Grand Sun, “She Wants You”, in https://www.youtube.com/watch?v=vI5OZRCi1BE
Vernissage. Passam os canapés. E o – dizem – escol, o retrato de uma certa elite que despreza as convenções e que, no entanto, não dispensa tratos de polé, convivendo com os que cultivam a frivolidade da socialização dos altos estratos.
Este homem tem de estar na vernissage. Contrariado. Está em representação de quem tem lugar cativo na celebração. Este homem está como peixe fora do lugar. Corpo estranho. Entretém-se com os canapés e a passar em revista o desfile de eminências pardas, os salvos-condutos de uma certa intelectualidade que, a espaços, se entrelaça com uns abencerragens do soi-disant pináculo social. Detestam-se; reformulando: os que frequentam tertúlias da intelectualidade escrevem páginas e páginas escorrendo o seu marxismo irreprimível, na negação absoluta do estrelato social dos outros com quem convivem naquele lugar; estes, desprovidos das mesmas capacidades de intelecto, aproveitam a oportunidade para o desfile de passarela, com a vantagem de virem na companhia dos intelectuais do lugar. Esperam que a inteligência seja por contágio.
Os canapés. Este homem não consegue descobrir os ingredientes de alguns dos canapés. A páginas tantas, o caviar. Este homem é alérgico a caviar. Não na literal aceção de alergia; não aprova o sabor do caviar, que lhe causou, no par de vezes que ensaiou a degustação, náuseas. É a hora do caviar. Os comensais despertam da conversa de ocasião, dos gestos fingidos, do sorriso forçado em reação à desajeitada graçola de outrem, porque a etiqueta exige a sociabilidade – é para isso, também, que inventaram as vernissages. O caviar desaparece num instante. Este homem ficou a um canto. Se não se engana, foi o único a ficar a um canto, recusando ao caviar. Os herdeiros do marxismo e os polidores da feérica visibilidade social convergiram no caviar.

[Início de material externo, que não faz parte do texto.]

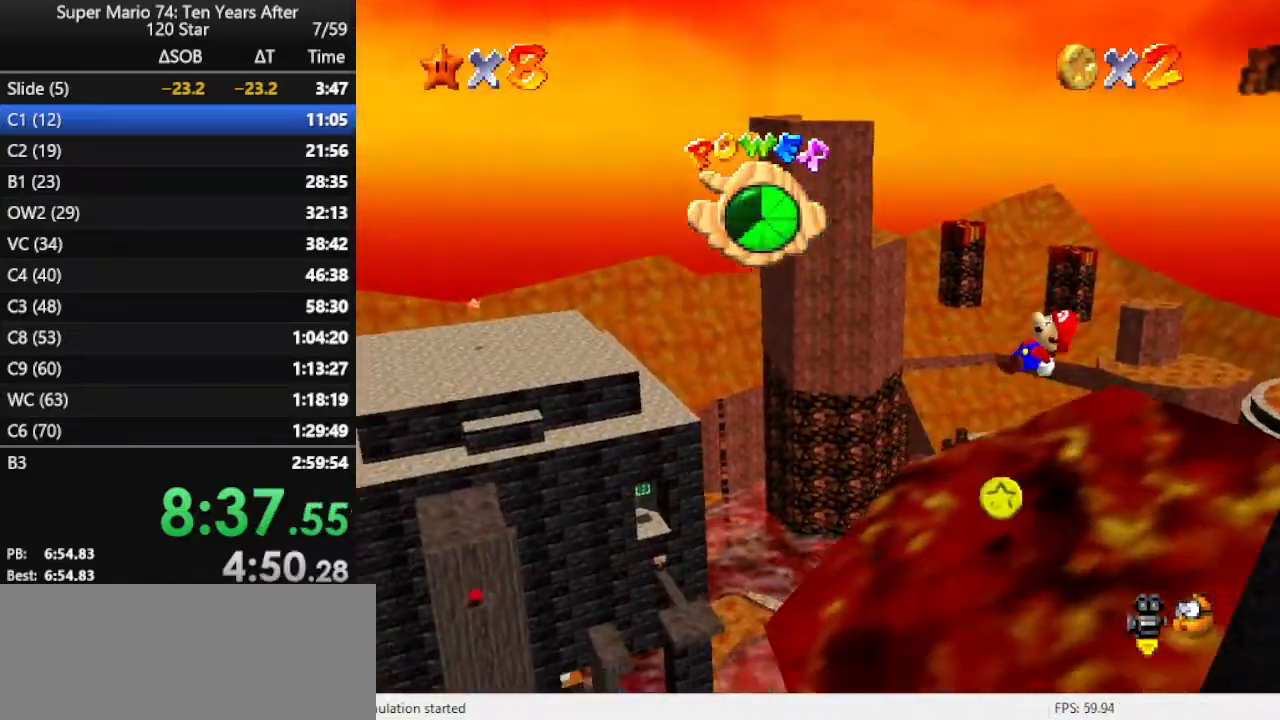
{"buttons": [], "left_stick": "right", "events": [[233, "left_stick", "right"]]}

Depois do caviar, veio a função que trouxera a heterogénea fusão de gente à vernissage. O bardo que tinha um pé na intelectualidade e outro no púlpito social apresentava um livro. O bardo, em pose socialistamente aristocrata, não cabia dentro do seu ufanar à medida que o letrado convidado se desfazia em genuflexões e ditirambos sobre a obra e o seu autor (não necessariamente por esta ordem). Ainda se notavam uns grânulos de caviar nos interstícios dos dentes do letrado. Este homem que não gosta de caviar era capaz de jurar que, a certa altura, em extática glorificação do bardo, um perdigoto contendo um grânulo de caviar foi cuspido, aterrando no decote abundante de uma senhora da alta sociedade, que nem deu conta. Os despojos do caviar ali jazeram, na véspera dos seus fartos peitos, e só este homem que não gosta de caviar o conseguiu apreciar, à distância.
O homem que não gostava de caviar não aguentou até ao fim da função. O odor a caviar tartamudeava na sala, apoderando-se dela. Ninguém notou a sua ausência prematura. Ainda bem. À saída do lugar, resgatou a sua identidade.